START Exercise input

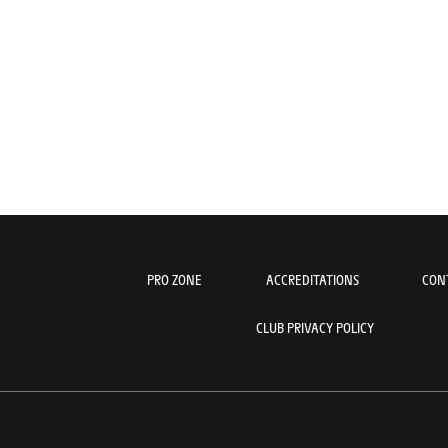
PRO ZONE
ACCREDITATIONS
CON
CLUB PRIVACY POLICY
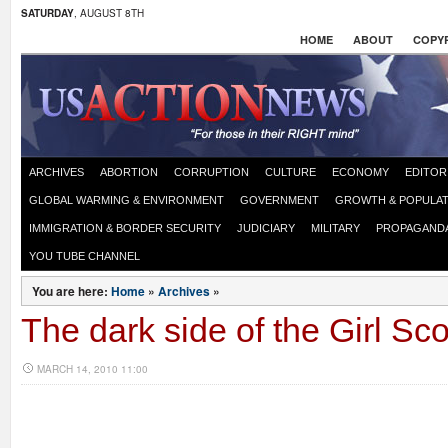
SATURDAY
, AUGUST 8TH
HOME
ABOUT
COPYR
ARCHIVES
ABORTION
CORRUPTION
CULTURE
ECONOMY
EDITOR
GLOBAL WARMING & ENVIRONMENT
GOVERNMENT
GROWTH & POPULAT
IMMIGRATION & BORDER SECURITY
JUDICIARY
MILITARY
PROPAGAND
YOU TUBE CHANNEL
You are here:
Home
»
Archives
»
The dark side of the Girl Sc
MARCH 14, 2010 11:00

END Exercise input

- _Work request_: Your task is to transcribe all of the records precisely, with no images included.

- _Output below_:
PRO ZONE
ACCREDITATIONS
CON
CLUB PRIVACY POLICY
SATURDAY
, AUGUST 8TH
HOME
ABOUT
COPYR
ARCHIVES
ABORTION
CORRUPTION
CULTURE
ECONOMY
EDITOR
GLOBAL WARMING & ENVIRONMENT
GOVERNMENT
GROWTH & POPULAT
IMMIGRATION & BORDER SECURITY
JUDICIARY
MILITARY
PROPAGAND
YOU TUBE CHANNEL
You are here:
Home
»
Archives
»
The dark side of the Girl Sc
MARCH 14, 2010 11:00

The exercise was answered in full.